Расскажу вам по этому поводу случай, которого я был свидетелем. Кажется в 50-х годах приехал в Карлсбад один из наших немецко-русских или русско-немецких литераторов. Он привез с собой немецкий перевод «Ревизора» и хотел ознакомить с ним немцев на публичном чтении. Он просил содействия моего для раздачи билетов. Я отвечал ему, что русским раздам по возможности несколько билетов, но вовсе не желаю привлекать иностранцев на это чтение.
По заведенному порядку, рукопись должна была быть представлена на предварительный просмотр комиссару вод. Этот, по прочтении, возвратил ее переводчику при следующих словах: «Как могли вы думать, что будет вам разрешено публичное чтение подобного пасквиля на Россию? Вы, вероятно, забыли, что Австрия находится в дружественных отношениях с Россией, и из одних правил приличия и международной вежливости я не могу допустить нарушения этих правил». И скажу вам откровенно, по мне, комиссар был прав.
Гоголь, пожалуй, и не писал пасквиля; но хорошо, что комедия его показалась пасквилем иностранцу, и горе нам, если бы он признал в ней картину действительности. Нет, оставим «Ревизора» на народных наших сценах. Проницательность публики, любуясь художеством автора, будет уметь отделять в нем, что есть истина и что плод разыгравшейся фантазии и веселости автора. Признаюсь, я до вашей искусственной и журнальной русификации не охотник. Вы метите в цель, и попадаете в другую, ей совершенно противную. Того и гляди, вы будете ставить в вину окраинам нашим, что у них растут тополи и каштановые деревья и для вящего однообразия захотите приневолить их рассаживать у себя поболее ельника и ветлы.
NN. говорит, что русификация на бумаге, о которой разглашают и витийствуют наши журнальные бумагопотребители или истребители, – дело очень легкое, но едва ли благонадежное. Герцен говорил, и писал, и печатал по-русски; но мыслил ли он и чувствовал ли по-русски?
Император Александр Павлович говорил царскосельскому садовнику: «Где увидишь протоптанную тропинку, там смело прокладывай дорожку: это указание, что есть потребность в ней». В садоводственном правиле государя можно отыскать и правило политической экономии, и вообще государственного домостроительства. Во всяком случай это садовое указание – признак ума светлого и либерального.
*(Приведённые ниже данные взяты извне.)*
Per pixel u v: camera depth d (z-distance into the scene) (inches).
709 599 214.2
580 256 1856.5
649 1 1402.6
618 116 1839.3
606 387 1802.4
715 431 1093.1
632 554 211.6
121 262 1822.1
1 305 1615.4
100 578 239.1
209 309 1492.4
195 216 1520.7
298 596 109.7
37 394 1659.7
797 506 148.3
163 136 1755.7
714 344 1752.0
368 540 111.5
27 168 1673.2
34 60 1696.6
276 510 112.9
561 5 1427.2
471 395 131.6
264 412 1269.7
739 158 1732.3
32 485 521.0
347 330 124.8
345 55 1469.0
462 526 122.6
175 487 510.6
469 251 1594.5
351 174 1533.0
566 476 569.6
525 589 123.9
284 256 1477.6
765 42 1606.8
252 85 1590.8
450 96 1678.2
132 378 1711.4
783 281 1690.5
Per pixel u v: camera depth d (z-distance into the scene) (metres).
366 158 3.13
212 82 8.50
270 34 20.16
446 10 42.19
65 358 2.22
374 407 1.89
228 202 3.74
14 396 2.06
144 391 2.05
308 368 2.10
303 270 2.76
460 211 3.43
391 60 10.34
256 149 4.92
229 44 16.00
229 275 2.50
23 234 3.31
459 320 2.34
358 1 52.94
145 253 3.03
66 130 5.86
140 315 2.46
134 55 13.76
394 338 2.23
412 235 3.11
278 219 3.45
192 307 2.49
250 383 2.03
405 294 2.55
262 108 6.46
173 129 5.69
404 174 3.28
Есть садоводство самовластительное, есть и садоводство либеральное. Деревья, под купол и под пирамиду стриженные, прямые, регулярные аллеи, в струнку вытянутые, все эти насильственным искусством изувеченные создания природы, которыми знаменитый Ленотр прославил себя и французские сады, носят отцечаток великолепного и величавого самовластительства Людовика XIV: он и в природу хотел ввести официальный свой порядок и подчинить ее придворному этикету; для него и природа была вспомогательным заведением (succursale) Двора его. В свободе, в своенравном разнообразии английских садов отзывается английская независимость: деревья, на воле растущие, как и человеческая личность, пользуются охранительным законом habeas corpus.
Досужие языки, Бог весть с чего, прочили кого-то в министры. C'est un homme de bois, il est vrai, – сказал NN, – mais il n'est pas du bois dont on fait les ministres. (Он деревянный, это правда; но не того дерева, из коего делаются министры.)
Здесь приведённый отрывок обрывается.